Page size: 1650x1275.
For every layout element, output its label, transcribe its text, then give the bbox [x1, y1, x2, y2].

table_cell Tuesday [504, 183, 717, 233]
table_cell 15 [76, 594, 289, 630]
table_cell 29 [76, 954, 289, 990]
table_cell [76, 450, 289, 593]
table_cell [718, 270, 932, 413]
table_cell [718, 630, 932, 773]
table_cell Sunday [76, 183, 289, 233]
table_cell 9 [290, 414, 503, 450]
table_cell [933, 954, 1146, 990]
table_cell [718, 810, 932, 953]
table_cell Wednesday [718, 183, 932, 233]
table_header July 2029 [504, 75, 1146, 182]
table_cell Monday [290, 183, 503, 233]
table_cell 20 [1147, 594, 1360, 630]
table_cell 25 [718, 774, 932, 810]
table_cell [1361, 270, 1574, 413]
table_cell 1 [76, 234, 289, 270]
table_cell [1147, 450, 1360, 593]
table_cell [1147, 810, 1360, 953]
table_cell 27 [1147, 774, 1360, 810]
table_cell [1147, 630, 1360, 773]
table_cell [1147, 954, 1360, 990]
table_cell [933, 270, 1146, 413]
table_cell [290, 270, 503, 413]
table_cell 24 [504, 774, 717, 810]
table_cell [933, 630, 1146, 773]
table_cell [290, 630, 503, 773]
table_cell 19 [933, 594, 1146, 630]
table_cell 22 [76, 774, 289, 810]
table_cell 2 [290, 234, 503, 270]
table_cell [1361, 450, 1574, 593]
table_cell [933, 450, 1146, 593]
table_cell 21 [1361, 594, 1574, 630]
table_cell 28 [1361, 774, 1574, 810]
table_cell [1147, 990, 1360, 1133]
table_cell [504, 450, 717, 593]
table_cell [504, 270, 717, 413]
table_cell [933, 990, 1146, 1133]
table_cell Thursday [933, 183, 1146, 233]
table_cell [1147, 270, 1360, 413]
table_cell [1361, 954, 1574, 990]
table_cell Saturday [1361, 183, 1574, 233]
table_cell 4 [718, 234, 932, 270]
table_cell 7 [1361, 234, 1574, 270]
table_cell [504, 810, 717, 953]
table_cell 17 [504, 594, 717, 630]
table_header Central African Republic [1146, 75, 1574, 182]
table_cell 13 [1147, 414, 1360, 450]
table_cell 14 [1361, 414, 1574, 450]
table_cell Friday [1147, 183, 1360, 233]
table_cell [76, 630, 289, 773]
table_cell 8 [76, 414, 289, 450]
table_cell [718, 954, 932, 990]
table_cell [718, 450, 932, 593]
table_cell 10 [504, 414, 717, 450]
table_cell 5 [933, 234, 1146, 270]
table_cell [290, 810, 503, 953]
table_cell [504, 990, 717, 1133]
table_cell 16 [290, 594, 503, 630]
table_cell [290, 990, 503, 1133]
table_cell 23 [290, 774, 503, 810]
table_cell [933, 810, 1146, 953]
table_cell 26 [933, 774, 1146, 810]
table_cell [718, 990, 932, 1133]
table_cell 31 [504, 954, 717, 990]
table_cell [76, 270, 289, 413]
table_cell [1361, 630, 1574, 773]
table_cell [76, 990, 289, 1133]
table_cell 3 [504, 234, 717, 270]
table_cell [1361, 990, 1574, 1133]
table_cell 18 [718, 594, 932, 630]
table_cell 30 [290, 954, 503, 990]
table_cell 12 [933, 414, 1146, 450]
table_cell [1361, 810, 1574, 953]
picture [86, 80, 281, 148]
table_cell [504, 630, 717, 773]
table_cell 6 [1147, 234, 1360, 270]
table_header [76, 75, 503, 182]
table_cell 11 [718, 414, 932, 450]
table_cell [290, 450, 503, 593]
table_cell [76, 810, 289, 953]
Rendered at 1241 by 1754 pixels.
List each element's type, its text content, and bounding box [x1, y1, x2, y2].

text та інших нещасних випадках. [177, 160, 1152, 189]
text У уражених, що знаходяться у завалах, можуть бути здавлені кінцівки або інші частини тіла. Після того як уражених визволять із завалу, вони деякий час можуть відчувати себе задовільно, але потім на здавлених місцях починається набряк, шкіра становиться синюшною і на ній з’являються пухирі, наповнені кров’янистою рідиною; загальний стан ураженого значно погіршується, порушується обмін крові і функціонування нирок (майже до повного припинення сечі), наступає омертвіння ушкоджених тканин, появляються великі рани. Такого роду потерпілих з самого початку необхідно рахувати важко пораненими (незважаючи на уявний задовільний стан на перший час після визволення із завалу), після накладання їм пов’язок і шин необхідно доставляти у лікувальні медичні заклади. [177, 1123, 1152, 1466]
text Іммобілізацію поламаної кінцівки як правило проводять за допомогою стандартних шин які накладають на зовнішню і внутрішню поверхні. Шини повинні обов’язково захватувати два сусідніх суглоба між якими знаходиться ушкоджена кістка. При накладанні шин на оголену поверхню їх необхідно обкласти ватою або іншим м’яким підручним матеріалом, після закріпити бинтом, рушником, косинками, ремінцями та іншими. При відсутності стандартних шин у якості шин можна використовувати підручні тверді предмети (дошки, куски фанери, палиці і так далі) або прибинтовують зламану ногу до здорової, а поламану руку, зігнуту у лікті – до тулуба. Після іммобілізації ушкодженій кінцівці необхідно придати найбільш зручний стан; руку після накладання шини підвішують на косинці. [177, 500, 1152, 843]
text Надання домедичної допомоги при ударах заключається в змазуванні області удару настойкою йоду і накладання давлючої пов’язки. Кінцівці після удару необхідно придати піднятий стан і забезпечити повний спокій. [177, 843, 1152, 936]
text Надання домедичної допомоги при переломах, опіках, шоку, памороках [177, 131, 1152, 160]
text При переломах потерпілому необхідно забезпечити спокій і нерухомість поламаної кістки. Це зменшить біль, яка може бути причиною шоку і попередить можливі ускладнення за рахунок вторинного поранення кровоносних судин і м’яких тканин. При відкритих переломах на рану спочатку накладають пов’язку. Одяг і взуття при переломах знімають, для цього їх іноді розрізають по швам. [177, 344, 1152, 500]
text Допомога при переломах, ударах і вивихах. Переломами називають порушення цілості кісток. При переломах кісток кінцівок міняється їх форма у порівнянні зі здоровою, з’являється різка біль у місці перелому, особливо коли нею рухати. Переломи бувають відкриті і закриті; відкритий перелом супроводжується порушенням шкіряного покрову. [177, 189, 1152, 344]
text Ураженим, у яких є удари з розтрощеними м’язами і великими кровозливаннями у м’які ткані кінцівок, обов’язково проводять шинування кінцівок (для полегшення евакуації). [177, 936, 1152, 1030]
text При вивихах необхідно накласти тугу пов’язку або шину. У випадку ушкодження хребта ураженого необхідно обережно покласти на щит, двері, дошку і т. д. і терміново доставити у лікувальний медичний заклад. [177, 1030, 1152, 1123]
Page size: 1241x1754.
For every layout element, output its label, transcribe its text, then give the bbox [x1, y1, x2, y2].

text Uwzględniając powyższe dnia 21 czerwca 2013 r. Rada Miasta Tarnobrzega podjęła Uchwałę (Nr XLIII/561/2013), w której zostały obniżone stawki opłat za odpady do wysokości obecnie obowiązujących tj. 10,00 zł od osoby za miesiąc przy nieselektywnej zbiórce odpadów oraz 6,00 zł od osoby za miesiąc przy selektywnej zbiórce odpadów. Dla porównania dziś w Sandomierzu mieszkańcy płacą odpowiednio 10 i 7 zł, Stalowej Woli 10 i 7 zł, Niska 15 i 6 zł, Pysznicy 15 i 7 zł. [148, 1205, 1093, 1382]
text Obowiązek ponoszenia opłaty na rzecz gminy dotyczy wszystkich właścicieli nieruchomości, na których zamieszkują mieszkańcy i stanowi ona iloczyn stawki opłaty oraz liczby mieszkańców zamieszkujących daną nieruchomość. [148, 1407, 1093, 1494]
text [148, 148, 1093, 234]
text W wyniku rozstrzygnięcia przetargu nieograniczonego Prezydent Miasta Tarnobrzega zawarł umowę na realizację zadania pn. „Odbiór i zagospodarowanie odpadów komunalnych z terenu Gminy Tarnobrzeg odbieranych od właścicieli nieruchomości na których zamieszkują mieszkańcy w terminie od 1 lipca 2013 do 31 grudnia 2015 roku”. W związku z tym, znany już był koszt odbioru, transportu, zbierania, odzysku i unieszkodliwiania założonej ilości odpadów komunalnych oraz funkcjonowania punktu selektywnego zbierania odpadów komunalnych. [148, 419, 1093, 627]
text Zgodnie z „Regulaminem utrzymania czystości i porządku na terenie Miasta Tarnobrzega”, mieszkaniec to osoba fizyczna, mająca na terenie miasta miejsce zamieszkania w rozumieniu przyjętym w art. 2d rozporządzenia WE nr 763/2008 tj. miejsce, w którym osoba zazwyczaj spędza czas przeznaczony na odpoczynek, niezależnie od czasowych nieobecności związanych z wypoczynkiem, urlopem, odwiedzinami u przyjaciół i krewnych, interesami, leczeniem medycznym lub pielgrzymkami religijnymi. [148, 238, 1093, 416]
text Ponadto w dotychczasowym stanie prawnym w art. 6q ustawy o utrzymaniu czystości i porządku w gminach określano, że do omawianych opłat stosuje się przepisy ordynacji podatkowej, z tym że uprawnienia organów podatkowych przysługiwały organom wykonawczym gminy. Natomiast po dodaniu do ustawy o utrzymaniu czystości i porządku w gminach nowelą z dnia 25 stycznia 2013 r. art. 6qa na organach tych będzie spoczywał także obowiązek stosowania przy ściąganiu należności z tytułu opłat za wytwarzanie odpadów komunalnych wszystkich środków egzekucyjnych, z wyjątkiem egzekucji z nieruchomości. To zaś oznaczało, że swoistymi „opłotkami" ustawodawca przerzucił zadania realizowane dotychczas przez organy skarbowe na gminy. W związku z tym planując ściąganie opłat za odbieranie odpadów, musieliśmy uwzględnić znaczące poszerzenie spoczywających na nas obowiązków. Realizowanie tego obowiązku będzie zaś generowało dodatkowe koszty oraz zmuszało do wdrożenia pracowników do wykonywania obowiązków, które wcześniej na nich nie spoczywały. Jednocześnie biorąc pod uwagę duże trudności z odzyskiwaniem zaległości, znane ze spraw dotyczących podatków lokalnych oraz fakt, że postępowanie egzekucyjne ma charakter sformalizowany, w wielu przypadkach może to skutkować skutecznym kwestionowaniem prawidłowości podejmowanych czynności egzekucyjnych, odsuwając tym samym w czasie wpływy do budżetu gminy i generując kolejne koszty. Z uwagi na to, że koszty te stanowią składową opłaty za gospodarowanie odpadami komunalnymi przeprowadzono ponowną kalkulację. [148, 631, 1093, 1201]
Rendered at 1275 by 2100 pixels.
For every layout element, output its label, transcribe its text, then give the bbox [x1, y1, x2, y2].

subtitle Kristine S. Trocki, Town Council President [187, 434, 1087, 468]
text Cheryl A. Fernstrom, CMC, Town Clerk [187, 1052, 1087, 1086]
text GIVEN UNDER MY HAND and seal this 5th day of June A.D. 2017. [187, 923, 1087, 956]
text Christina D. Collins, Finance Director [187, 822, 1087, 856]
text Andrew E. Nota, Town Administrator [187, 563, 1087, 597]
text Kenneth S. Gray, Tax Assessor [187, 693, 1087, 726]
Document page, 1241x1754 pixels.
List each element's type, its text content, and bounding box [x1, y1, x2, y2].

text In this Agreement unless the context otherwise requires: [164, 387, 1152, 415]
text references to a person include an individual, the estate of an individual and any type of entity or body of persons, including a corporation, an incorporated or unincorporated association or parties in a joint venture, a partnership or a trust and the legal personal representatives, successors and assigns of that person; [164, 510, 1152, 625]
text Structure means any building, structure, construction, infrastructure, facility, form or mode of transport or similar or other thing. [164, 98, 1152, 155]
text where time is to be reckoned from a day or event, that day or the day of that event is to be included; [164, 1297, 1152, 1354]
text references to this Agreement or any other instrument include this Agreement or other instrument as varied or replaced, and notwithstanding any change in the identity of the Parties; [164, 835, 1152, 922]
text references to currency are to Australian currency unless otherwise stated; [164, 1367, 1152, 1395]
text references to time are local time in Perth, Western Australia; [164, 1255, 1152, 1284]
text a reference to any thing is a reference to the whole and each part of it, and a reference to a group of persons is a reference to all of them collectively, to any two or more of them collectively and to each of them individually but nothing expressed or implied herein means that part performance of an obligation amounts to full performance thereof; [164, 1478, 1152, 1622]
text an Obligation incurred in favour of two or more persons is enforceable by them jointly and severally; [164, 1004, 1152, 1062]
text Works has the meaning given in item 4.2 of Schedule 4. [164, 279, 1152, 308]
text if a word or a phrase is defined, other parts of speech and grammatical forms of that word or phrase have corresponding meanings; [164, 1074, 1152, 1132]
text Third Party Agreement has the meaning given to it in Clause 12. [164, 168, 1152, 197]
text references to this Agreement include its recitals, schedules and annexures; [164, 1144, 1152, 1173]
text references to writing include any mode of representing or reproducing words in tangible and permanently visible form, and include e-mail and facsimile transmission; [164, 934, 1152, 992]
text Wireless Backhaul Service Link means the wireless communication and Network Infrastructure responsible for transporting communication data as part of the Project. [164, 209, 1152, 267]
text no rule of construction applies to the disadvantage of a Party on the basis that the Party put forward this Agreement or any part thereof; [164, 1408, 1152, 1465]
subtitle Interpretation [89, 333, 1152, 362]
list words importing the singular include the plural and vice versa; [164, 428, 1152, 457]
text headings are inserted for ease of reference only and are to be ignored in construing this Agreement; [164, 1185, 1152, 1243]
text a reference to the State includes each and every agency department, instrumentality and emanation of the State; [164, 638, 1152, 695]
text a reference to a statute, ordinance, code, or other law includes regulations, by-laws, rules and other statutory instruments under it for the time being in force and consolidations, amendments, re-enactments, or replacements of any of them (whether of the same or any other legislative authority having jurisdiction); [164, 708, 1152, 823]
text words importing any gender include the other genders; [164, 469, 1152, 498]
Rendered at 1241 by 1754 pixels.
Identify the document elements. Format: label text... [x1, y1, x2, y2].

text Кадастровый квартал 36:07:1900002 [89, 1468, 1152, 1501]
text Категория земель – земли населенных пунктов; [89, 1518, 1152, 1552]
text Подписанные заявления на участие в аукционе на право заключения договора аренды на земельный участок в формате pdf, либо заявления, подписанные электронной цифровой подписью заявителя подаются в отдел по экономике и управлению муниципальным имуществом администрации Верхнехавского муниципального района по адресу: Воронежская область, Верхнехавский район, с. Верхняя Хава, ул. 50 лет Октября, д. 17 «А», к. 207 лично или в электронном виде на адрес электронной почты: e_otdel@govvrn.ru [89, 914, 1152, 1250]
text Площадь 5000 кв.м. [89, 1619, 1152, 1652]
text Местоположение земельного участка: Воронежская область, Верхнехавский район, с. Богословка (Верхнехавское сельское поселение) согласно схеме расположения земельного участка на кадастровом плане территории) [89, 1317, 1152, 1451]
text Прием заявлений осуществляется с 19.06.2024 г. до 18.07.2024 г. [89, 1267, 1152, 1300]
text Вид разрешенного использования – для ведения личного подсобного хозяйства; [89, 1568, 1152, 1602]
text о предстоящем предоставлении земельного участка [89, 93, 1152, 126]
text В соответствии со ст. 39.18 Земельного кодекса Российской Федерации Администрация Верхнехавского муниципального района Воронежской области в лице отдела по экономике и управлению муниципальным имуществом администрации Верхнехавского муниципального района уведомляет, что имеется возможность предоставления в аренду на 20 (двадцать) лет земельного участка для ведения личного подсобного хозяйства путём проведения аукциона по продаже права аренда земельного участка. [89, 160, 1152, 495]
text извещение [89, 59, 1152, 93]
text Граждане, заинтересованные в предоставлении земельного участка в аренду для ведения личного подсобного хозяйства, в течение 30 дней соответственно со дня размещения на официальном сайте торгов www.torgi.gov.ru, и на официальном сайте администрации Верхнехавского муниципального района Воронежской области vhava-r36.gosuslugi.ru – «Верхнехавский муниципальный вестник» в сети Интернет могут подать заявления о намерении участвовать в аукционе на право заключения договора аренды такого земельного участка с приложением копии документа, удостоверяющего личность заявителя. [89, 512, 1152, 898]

....

= Problem to work on =
All lines with the word "mode" must be located in the data and copied.

= Problem solution =
text Structure means any building, structure, construction, infrastructure, facility, form or mode of transport or similar or other thing. [164, 98, 1152, 155]
text references to writing include any mode of representing or reproducing words in tangible and permanently visible form, and include e-mail and facsimile transmission; [164, 934, 1152, 992]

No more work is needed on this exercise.